=== Section Start ===

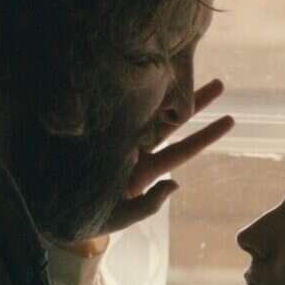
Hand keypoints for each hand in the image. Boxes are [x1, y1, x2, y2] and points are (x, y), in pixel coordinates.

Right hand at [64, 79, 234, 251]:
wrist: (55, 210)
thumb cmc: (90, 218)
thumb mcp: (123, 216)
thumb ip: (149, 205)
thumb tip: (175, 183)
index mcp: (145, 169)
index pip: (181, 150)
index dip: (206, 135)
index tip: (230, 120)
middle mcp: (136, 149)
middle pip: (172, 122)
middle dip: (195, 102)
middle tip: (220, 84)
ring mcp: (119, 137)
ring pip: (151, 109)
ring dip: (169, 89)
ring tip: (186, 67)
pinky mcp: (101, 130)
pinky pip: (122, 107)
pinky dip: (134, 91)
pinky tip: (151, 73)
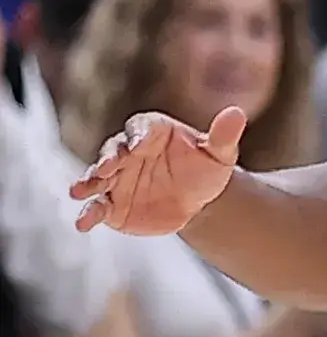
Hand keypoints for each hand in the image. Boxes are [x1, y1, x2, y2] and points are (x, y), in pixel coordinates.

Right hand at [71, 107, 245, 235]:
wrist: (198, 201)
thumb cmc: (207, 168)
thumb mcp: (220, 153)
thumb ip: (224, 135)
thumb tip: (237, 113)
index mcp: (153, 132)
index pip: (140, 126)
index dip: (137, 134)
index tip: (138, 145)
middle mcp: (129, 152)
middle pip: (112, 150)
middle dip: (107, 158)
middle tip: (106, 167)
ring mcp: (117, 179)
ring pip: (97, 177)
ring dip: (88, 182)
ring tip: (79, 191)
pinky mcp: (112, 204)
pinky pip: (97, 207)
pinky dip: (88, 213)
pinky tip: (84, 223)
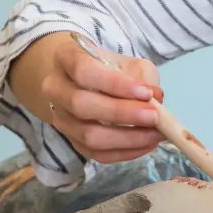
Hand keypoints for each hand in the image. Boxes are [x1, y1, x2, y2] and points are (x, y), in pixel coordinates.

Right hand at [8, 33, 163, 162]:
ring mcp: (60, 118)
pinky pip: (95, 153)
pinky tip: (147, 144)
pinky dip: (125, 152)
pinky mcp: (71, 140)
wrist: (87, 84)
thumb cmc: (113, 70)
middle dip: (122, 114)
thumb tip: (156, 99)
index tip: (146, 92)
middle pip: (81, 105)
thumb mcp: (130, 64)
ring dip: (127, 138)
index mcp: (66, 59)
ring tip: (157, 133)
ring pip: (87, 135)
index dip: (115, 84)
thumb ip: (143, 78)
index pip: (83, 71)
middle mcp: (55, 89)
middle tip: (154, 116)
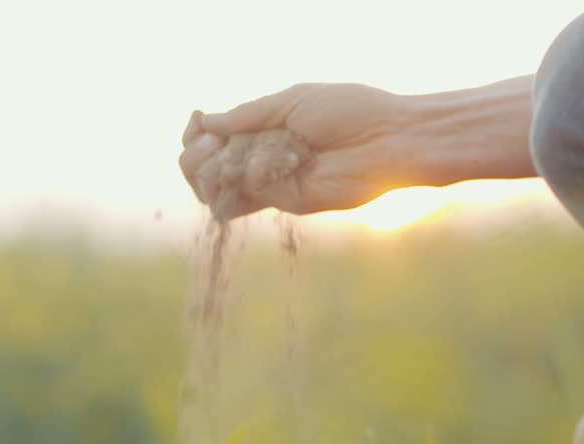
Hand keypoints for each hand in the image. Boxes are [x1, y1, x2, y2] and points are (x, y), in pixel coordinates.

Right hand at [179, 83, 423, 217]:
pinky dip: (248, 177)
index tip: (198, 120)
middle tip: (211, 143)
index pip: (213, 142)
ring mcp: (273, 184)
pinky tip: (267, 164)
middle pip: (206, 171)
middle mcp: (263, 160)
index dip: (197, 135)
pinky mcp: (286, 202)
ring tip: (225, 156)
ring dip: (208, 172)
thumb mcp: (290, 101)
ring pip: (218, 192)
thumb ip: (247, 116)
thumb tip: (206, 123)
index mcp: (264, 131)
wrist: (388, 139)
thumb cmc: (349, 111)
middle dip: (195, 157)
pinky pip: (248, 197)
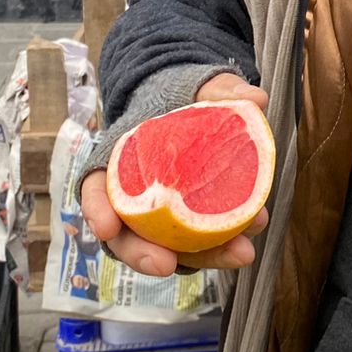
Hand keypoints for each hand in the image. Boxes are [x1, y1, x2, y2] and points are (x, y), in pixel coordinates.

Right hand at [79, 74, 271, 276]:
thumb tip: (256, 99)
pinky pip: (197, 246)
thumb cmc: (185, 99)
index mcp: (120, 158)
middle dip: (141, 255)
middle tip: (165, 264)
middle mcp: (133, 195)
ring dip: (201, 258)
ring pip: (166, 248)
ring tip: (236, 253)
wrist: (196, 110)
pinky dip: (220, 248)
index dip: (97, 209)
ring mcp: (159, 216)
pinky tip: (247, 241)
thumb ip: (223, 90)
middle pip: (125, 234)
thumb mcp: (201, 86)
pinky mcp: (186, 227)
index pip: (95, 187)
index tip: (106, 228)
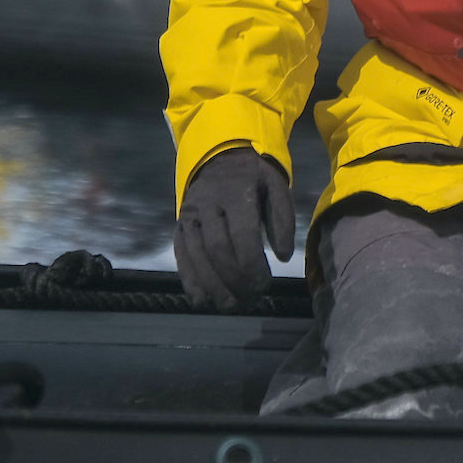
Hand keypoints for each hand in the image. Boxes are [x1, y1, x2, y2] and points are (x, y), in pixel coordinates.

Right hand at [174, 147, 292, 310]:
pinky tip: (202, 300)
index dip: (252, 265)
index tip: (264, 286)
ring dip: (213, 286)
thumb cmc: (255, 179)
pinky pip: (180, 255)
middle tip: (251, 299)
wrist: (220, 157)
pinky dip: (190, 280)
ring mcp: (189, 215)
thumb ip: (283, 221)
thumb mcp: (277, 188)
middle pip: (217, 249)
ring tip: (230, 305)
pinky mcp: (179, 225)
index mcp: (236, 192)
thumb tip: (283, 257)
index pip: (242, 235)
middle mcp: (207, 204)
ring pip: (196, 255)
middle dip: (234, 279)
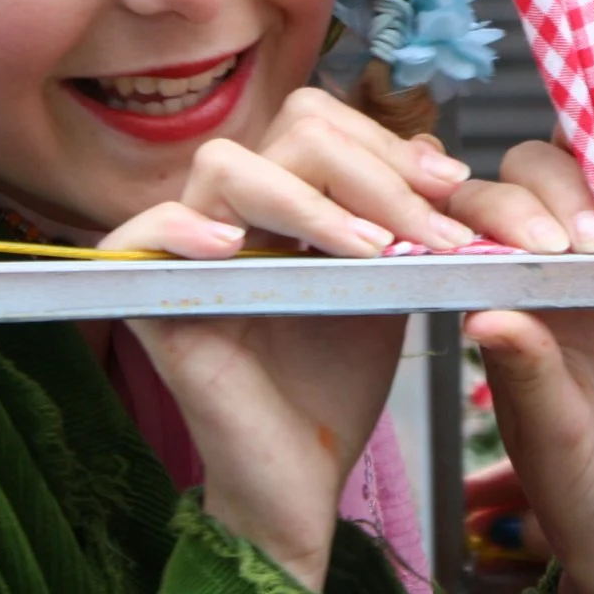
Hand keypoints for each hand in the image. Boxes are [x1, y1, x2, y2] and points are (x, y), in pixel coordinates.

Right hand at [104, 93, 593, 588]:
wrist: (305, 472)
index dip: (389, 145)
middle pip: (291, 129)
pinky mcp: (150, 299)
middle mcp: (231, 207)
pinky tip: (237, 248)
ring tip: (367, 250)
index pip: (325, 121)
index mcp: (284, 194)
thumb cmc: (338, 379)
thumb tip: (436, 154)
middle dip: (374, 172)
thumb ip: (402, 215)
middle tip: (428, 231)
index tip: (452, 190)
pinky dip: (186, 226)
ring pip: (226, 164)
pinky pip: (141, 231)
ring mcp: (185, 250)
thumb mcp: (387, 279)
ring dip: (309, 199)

=== Section End ===

Goal of the exercise: Each line from the one containing "thumb tip: (436, 154)" through the final line of the records must be repeated exactly, with no line added or dropped.

Result:
thumb tip: (436, 154)
middle dip: (374, 172)
thumb ip: (402, 215)
middle tip: (428, 231)
index tip: (452, 190)
pinky dip: (186, 226)
ring pip: (226, 164)
pinky pip: (141, 231)
ring mcp: (185, 250)
thumb mcp: (387, 279)
ring dip: (309, 199)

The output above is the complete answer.